What you are asked to do - Please set out all of the lines below as a JSON list of strings, one string per line, skipping blank lines and leaving out the pictures.

Data for review -
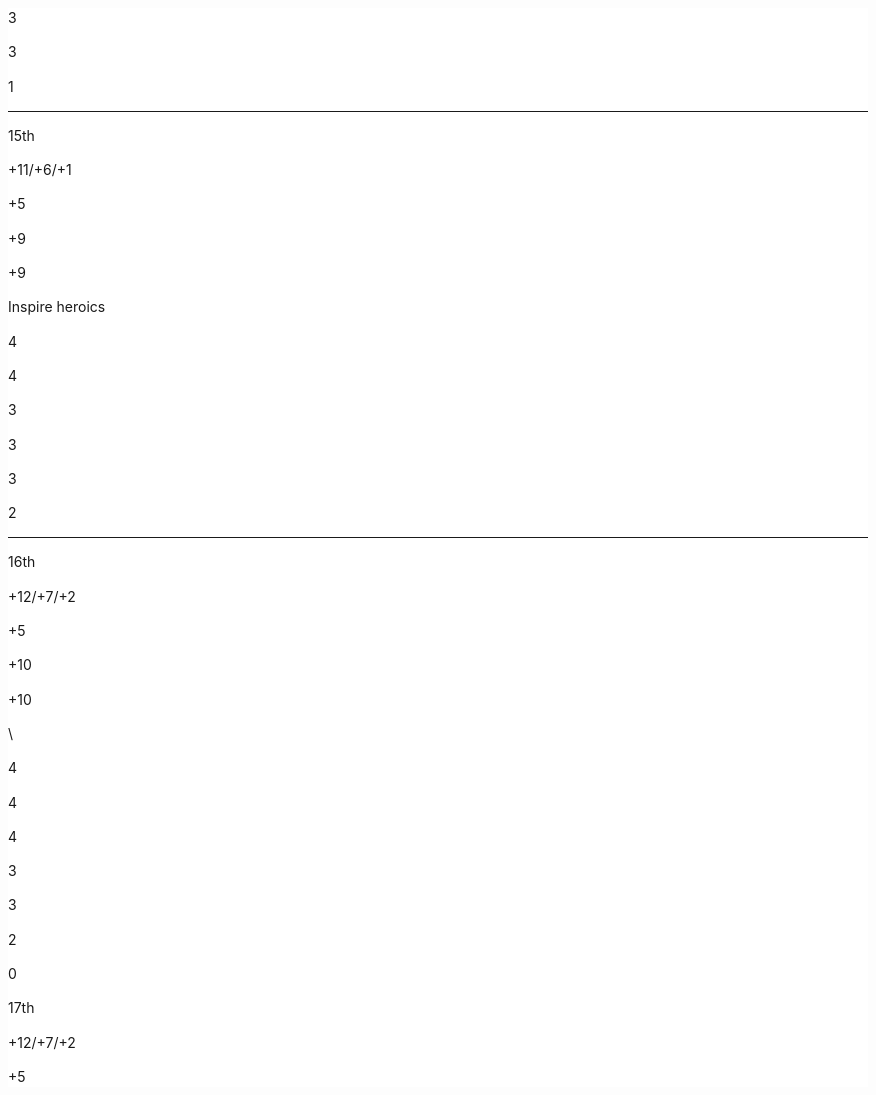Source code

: 3

3

1

---

15th

+11/+6/+1

+5

+9

+9

Inspire heroics

4

4

3

3

3

2

---

16th

+12/+7/+2

+5

+10

+10

\

4

4

4

3

3

2

0

17th

+12/+7/+2

+5
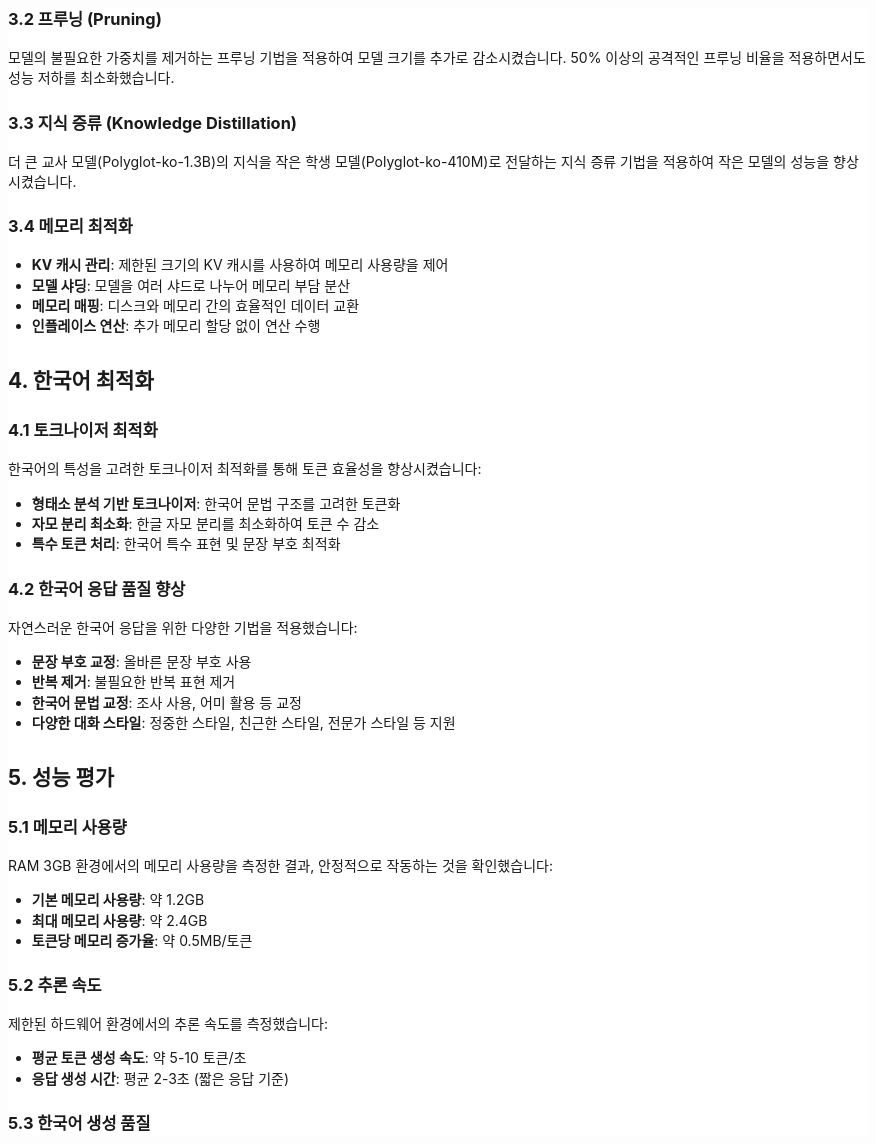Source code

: ### 3.2 프루닝 (Pruning)

모델의 불필요한 가중치를 제거하는 프루닝 기법을 적용하여 모델 크기를 추가로 감소시켰습니다. 50% 이상의 공격적인 프루닝 비율을 적용하면서도 성능 저하를 최소화했습니다.

### 3.3 지식 증류 (Knowledge Distillation)

더 큰 교사 모델(Polyglot-ko-1.3B)의 지식을 작은 학생 모델(Polyglot-ko-410M)로 전달하는 지식 증류 기법을 적용하여 작은 모델의 성능을 향상시켰습니다.

### 3.4 메모리 최적화

- **KV 캐시 관리**: 제한된 크기의 KV 캐시를 사용하여 메모리 사용량을 제어
- **모델 샤딩**: 모델을 여러 샤드로 나누어 메모리 부담 분산
- **메모리 매핑**: 디스크와 메모리 간의 효율적인 데이터 교환
- **인플레이스 연산**: 추가 메모리 할당 없이 연산 수행

## 4. 한국어 최적화

### 4.1 토크나이저 최적화

한국어의 특성을 고려한 토크나이저 최적화를 통해 토큰 효율성을 향상시켰습니다:

- **형태소 분석 기반 토크나이저**: 한국어 문법 구조를 고려한 토큰화
- **자모 분리 최소화**: 한글 자모 분리를 최소화하여 토큰 수 감소
- **특수 토큰 처리**: 한국어 특수 표현 및 문장 부호 최적화

### 4.2 한국어 응답 품질 향상

자연스러운 한국어 응답을 위한 다양한 기법을 적용했습니다:

- **문장 부호 교정**: 올바른 문장 부호 사용
- **반복 제거**: 불필요한 반복 표현 제거
- **한국어 문법 교정**: 조사 사용, 어미 활용 등 교정
- **다양한 대화 스타일**: 정중한 스타일, 친근한 스타일, 전문가 스타일 등 지원

## 5. 성능 평가

### 5.1 메모리 사용량

RAM 3GB 환경에서의 메모리 사용량을 측정한 결과, 안정적으로 작동하는 것을 확인했습니다:

- **기본 메모리 사용량**: 약 1.2GB
- **최대 메모리 사용량**: 약 2.4GB
- **토큰당 메모리 증가율**: 약 0.5MB/토큰

### 5.2 추론 속도

제한된 하드웨어 환경에서의 추론 속도를 측정했습니다:

- **평균 토큰 생성 속도**: 약 5-10 토큰/초
- **응답 생성 시간**: 평균 2-3초 (짧은 응답 기준)

### 5.3 한국어 생성 품질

Written response -
[
  "Source code",
  ": 3",
  "3",
  "1",
  "---",
  "15th",
  "+11/+6/+1",
  "+5",
  "+9",
  "+9",
  "Inspire heroics",
  "4",
  "4",
  "3",
  "3",
  "3",
  "2",
  "---",
  "16th",
  "+12/+7/+2",
  "+5",
  "+10",
  "+10",
  "\\",
  "4",
  "4",
  "4",
  "3",
  "3",
  "2",
  "0",
  "17th",
  "+12/+7/+2",
  "+5",
  "Source code",
  ": ### 3.2 프루닝 (Pruning)",
  "모델의 불필요한 가중치를 제거하는 프루닝 기법을 적용하여 모델 크기를 추가로 감소시켰습니다. 50% 이상의 공격적인 프루닝 비율을 적용하면서도 성능 저하를 최소화했습니다.",
  "### 3.3 지식 증류 (Knowledge Distillation)",
  "더 큰 교사 모델(Polyglot-ko-1.3B)의 지식을 작은 학생 모델(Polyglot-ko-410M)로 전달하는 지식 증류 기법을 적용하여 작은 모델의 성능을 향상시켰습니다.",
  "### 3.4 메모리 최적화",
  "- **KV 캐시 관리**: 제한된 크기의 KV 캐시를 사용하여 메모리 사용량을 제어",
  "- **모델 샤딩**: 모델을 여러 샤드로 나누어 메모리 부담 분산",
  "- **메모리 매핑**: 디스크와 메모리 간의 효율적인 데이터 교환",
  "- **인플레이스 연산**: 추가 메모리 할당 없이 연산 수행",
  "## 4. 한국어 최적화",
  "### 4.1 토크나이저 최적화",
  "한국어의 특성을 고려한 토크나이저 최적화를 통해 토큰 효율성을 향상시켰습니다:",
  "- **형태소 분석 기반 토크나이저**: 한국어 문법 구조를 고려한 토큰화",
  "- **자모 분리 최소화**: 한글 자모 분리를 최소화하여 토큰 수 감소",
  "- **특수 토큰 처리**: 한국어 특수 표현 및 문장 부호 최적화",
  "### 4.2 한국어 응답 품질 향상",
  "자연스러운 한국어 응답을 위한 다양한 기법을 적용했습니다:",
  "- **문장 부호 교정**: 올바른 문장 부호 사용",
  "- **반복 제거**: 불필요한 반복 표현 제거",
  "- **한국어 문법 교정**: 조사 사용, 어미 활용 등 교정",
  "- **다양한 대화 스타일**: 정중한 스타일, 친근한 스타일, 전문가 스타일 등 지원",
  "## 5. 성능 평가",
  "### 5.1 메모리 사용량",
  "RAM 3GB 환경에서의 메모리 사용량을 측정한 결과, 안정적으로 작동하는 것을 확인했습니다:",
  "- **기본 메모리 사용량**: 약 1.2GB",
  "- **최대 메모리 사용량**: 약 2.4GB",
  "- **토큰당 메모리 증가율**: 약 0.5MB/토큰",
  "### 5.2 추론 속도",
  "제한된 하드웨어 환경에서의 추론 속도를 측정했습니다:",
  "- **평균 토큰 생성 속도**: 약 5-10 토큰/초",
  "- **응답 생성 시간**: 평균 2-3초 (짧은 응답 기준)",
  "### 5.3 한국어 생성 품질"
]